Black Beard historian to give keynote address
Published 6:18 pm Wednesday, October 22, 2014
Duffus to speak about “Black Beard’s Black Pirates: Their Origins, Their Identities, and Their Fates”
From the North Carolina Maritime History Council
Join award-winning research historian, author and filmmaker Kevin Duffus in a keynote address to the annual meeting of the North Carolina Maritime History Council on Friday at 8 p.m. at the Turnage Theater as he explores these questions and exposes one of the greatest myths of the Golden Age of Piracy in an effort to find the elusive truth of history. The presentation is open to the public.
For nearly 300 years, Bath Creek has harbored a remarkable secret, a secret that survived only as an oral tradition — closely-kept among families, quietly whispered in polite company and among trusted friends, for the most part forgotten — that the Pamlico River was the launching point of intrepid treasure salvors, smugglers and world-famous pirates. Until now, this historical truth has been eclipsed by the colossal legend of popular culture’s fictional version of Black Beard, leading generations to believe that these men were ruthless, bloodthirsty criminals. Many of these men were the sons, or in some instances, slaves, of Pamlico-area plantation owners. Indeed, many of those who survived the chaos and unprincipled years of the Golden Age of Piracy became the founding grandfathers of this, our great nation.

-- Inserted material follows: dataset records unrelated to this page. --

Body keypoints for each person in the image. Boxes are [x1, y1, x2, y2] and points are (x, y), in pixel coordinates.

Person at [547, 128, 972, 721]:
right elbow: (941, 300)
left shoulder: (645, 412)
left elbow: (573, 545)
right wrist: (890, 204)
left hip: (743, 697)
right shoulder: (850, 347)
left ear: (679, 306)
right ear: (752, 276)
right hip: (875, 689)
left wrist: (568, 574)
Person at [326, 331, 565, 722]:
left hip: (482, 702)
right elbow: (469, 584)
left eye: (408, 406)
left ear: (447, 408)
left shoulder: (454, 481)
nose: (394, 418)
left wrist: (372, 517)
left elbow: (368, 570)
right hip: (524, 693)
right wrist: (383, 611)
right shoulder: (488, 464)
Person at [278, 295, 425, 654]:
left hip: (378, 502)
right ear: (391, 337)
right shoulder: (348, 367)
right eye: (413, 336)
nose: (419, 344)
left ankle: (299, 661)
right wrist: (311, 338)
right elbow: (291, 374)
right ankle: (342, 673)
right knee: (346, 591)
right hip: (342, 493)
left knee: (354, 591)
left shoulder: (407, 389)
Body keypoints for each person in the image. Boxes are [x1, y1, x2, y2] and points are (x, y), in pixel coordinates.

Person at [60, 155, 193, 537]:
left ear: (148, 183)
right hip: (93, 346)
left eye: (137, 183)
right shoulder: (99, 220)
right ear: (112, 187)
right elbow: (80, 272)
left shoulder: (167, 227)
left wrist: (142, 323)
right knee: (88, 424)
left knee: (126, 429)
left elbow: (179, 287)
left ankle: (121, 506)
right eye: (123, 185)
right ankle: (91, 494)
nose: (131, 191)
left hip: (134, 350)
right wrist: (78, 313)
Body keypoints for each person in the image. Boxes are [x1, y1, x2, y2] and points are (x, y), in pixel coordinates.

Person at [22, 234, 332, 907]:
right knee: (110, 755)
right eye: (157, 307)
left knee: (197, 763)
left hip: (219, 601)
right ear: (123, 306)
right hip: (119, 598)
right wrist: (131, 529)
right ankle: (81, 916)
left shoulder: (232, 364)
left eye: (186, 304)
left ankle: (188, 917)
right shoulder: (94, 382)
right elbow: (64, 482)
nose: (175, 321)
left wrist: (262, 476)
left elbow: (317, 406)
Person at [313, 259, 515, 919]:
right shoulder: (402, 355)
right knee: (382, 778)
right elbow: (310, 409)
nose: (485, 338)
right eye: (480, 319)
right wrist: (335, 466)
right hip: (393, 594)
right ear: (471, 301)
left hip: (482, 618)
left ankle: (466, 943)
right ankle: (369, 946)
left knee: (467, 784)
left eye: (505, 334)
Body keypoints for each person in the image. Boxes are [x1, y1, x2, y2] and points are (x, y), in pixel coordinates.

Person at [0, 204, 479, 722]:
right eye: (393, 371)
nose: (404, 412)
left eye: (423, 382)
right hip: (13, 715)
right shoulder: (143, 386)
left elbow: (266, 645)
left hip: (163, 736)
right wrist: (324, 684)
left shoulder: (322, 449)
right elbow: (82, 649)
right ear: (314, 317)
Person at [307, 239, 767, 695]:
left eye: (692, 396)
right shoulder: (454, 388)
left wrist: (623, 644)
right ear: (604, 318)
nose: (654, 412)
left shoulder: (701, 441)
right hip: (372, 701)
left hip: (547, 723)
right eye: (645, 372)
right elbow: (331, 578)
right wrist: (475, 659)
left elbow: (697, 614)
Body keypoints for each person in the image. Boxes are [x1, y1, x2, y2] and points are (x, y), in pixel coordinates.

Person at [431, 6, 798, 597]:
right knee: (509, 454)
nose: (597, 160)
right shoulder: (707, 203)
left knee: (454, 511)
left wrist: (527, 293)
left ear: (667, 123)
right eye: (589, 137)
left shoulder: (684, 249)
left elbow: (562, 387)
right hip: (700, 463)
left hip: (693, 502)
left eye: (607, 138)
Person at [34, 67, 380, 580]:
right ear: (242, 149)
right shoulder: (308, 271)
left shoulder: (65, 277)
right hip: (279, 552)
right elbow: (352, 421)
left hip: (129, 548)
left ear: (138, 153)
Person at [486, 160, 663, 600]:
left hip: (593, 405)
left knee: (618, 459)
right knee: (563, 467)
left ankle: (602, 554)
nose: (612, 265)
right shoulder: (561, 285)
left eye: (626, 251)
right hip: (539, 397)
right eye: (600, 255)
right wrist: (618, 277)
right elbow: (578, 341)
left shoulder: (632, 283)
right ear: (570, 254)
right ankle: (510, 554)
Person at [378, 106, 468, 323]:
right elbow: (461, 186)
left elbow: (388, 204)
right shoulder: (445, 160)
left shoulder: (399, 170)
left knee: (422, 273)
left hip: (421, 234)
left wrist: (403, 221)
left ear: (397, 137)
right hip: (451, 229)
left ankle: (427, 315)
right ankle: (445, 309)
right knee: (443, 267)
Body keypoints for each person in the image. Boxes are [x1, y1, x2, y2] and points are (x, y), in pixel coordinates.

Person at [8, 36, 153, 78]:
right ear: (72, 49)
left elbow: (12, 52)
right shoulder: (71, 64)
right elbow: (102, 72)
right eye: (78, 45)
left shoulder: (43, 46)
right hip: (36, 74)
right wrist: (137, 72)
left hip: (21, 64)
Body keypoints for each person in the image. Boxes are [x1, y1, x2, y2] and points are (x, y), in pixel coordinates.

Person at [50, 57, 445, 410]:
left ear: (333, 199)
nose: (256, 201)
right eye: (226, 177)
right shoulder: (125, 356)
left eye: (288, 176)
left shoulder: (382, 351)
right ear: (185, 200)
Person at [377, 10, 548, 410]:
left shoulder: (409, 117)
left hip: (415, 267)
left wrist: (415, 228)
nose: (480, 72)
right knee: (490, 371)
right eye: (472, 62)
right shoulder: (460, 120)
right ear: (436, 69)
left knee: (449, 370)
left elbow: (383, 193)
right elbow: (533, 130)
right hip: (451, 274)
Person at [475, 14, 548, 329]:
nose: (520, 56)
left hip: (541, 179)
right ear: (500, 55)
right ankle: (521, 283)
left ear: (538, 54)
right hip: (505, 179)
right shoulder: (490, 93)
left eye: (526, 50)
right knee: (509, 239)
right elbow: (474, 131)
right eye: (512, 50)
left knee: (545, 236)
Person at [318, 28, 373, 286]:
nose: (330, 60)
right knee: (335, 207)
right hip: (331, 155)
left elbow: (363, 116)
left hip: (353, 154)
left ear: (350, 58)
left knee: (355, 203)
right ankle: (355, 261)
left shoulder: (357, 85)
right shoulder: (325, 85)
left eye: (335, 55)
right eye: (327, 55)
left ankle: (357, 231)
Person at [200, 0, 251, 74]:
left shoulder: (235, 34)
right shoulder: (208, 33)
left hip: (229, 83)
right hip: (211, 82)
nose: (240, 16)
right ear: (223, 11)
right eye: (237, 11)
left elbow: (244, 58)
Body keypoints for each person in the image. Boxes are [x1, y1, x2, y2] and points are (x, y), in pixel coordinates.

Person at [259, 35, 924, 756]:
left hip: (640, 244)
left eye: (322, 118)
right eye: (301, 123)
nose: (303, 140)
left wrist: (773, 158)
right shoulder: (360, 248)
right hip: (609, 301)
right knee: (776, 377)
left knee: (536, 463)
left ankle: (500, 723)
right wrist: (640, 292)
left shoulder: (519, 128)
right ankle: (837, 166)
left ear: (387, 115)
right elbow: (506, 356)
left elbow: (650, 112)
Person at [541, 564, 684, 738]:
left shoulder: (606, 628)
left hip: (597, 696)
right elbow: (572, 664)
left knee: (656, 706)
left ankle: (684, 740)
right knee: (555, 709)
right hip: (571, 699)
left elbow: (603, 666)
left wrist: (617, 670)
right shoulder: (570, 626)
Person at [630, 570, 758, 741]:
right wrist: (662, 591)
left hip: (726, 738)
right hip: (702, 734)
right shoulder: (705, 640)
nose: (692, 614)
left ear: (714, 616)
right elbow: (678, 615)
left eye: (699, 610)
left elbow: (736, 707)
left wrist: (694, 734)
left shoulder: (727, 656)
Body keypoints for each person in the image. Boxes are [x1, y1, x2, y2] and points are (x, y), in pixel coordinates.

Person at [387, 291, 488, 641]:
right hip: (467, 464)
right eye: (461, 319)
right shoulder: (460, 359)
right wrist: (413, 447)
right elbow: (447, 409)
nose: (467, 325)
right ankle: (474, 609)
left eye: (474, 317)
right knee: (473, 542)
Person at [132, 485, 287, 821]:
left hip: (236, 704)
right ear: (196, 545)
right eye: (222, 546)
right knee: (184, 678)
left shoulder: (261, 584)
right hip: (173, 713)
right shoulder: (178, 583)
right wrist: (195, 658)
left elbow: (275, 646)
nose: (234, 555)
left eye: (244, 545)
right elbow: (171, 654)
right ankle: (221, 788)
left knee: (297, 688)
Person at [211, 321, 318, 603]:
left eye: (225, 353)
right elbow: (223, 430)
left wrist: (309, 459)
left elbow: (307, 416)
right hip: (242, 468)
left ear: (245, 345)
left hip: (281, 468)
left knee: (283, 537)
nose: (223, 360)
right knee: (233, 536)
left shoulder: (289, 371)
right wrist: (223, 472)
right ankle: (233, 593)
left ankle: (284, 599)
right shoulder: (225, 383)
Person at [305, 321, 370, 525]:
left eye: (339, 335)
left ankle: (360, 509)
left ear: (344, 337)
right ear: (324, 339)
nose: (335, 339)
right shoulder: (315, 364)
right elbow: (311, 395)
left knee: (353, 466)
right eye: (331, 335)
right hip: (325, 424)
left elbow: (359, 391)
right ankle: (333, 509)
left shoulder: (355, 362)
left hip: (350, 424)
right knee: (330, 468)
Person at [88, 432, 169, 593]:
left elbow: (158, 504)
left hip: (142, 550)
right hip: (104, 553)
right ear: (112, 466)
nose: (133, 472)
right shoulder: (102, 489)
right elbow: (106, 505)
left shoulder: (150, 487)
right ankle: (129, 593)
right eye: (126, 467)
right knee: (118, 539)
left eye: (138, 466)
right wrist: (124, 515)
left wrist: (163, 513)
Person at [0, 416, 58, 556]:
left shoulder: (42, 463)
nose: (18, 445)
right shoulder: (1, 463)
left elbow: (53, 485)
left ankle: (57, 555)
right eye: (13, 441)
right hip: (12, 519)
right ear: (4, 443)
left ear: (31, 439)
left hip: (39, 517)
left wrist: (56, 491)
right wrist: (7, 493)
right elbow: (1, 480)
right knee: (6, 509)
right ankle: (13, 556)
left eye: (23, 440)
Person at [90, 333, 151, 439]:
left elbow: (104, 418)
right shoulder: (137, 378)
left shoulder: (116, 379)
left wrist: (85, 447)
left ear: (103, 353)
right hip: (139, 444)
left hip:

When the notorious pirate Black Beard departed Beaufort Inlet after intentionally wrecking and abandoning the former slave ship he renamed Queen Anne’s Revenge, his crew numbered 40 white men and 60 black men. Some pirate historians today tout the apparent racial diversity of Black Beard’s crew, marveling that six out of 10 of Black Beard’s pirates were black. But what those same pirate historians fail to note is that six months later, when Black Beard was killed at Ocracoke, he had aboard his sloop only six black men. The other 54 black men had been left behind at Bath. Where did they go? What was the status of blacks among Black Beard’s pirates and were they treated as equals, servants or slaves? Where did they come from, what was their fate, and is it possible to find their descendants today?